Mattel Inc., a manufacturer of toys, failed to write off obsolete inventory, thereby overstating inventory and improperly deferred tooling costs, both of which understated cost of goods sold and overstated income.
“ Excess” inventory was identified by comparing types of toys ( wheels, general toys, dolls, and games), parts, and raw materials with the forecasted sales or usage; lower of cost or market (LCM) determinations then were made to calculate the obsolescence write- off. Obsolescence was expected and the target for the year was $ 700,000. The first comparison computer run showed $ 21 million “excess” inventory! The company “adjusted” the forecast by increasing the quantities of expected sales for many toy lines. (Forty percent of items had forecasted sales more than their actual recent sales.) Another “adjustment” was to forecast toy closeout sales not at reduced prices but at regular prices. In addition, certain parts were labeled “interchangeable” without the normal reference to a new toy product. These adjustments to the forecast reduced the excess inventory exposed to LCM valuation and write- off.
The cost of setting up machines, preparing dies, and other preparations for manufacture are tooling costs. They benefit the lifetime run of the toy manufactured. The company capitalized them as prepaid expenses and amortized them in the ratio of current- year sales to expected product lifetime sales (much like a natural resource depletion calculation). To lower the amortization cost, the company transferred unamortized tooling costs from toys with low forecasted sales to ones with high forecasted sales. This caused the year’s amortization ratio to be lower, the calculated cost write- off lower, and the cost of goods sold lower than it should have been.
The computerized forecast runs of expected usage of interchangeable parts provided a space for a reference to the code number of the new toy where the part would be used. Some of these references contained the code number of the part itself, not a new toy. In other cases, the forecast of toy sales and parts usage contained the quantity on hand, not a forecast number.
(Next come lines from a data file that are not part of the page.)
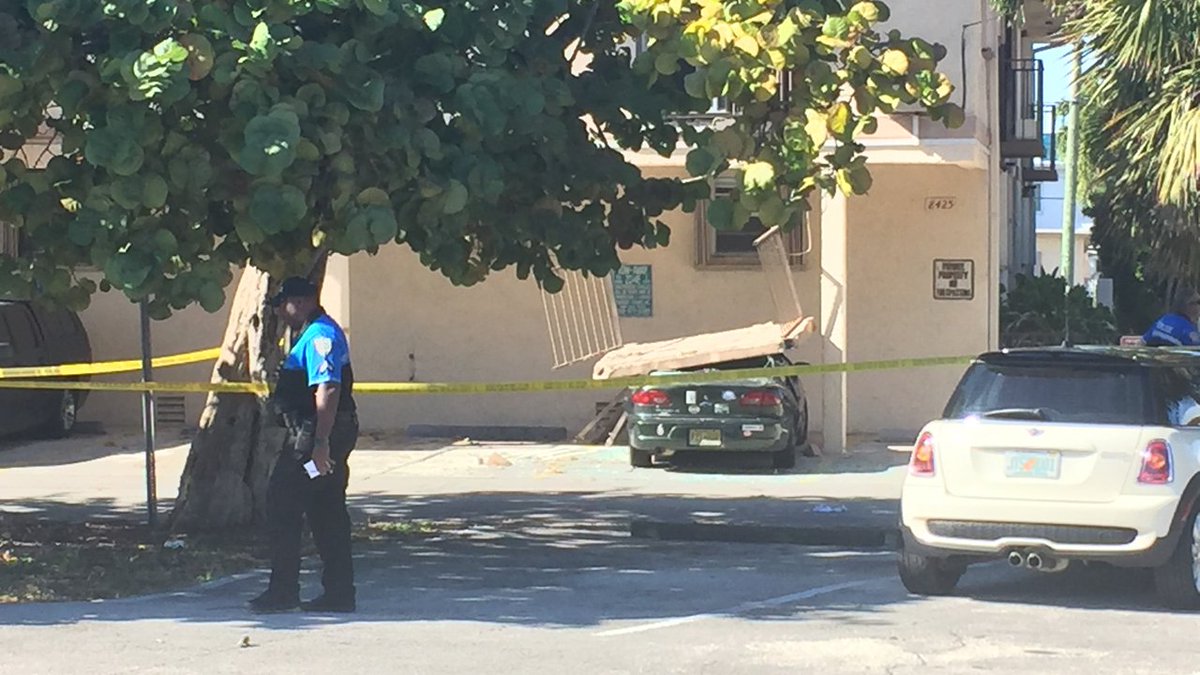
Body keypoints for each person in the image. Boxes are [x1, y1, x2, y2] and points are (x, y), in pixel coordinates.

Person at [249, 277, 360, 614]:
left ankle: (283, 591)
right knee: (326, 507)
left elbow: (327, 389)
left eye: (285, 303)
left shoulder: (321, 337)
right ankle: (339, 593)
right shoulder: (312, 332)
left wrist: (320, 444)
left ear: (305, 300)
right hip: (320, 437)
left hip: (315, 440)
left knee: (283, 502)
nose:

In the tooling cost detailed records, unamortized cost was classified by lines of toys (similar to classifying asset cost by asset name or description). Unamortized balances were carried forward to the next year. The company changed the classifications shown at the prior year- end to other toy lines that had no balances or different balances. In other words, the balances of unamortized cost at the end of the prior year did not match the beginning balances of the current year except for the total prepaid expense amount.
For lack of obsolescence write- offs, inventory was overstated at $ 4 million. The company recorded a $ 700,000 obsolescence write- off. It should have been about $ 4.7 million, as later determined. The tooling cost manipulations overstated the prepaid expense by $ 3.6 million.
The company reported net income (after taxes) of $ 12.1 million in the year before the manipulations took place. If pretax income were in the $ 20 to $ 28 million range in the year of the misstatements, the obsolescence and tooling misstatements alone amounted to about 32 percent income overstatement.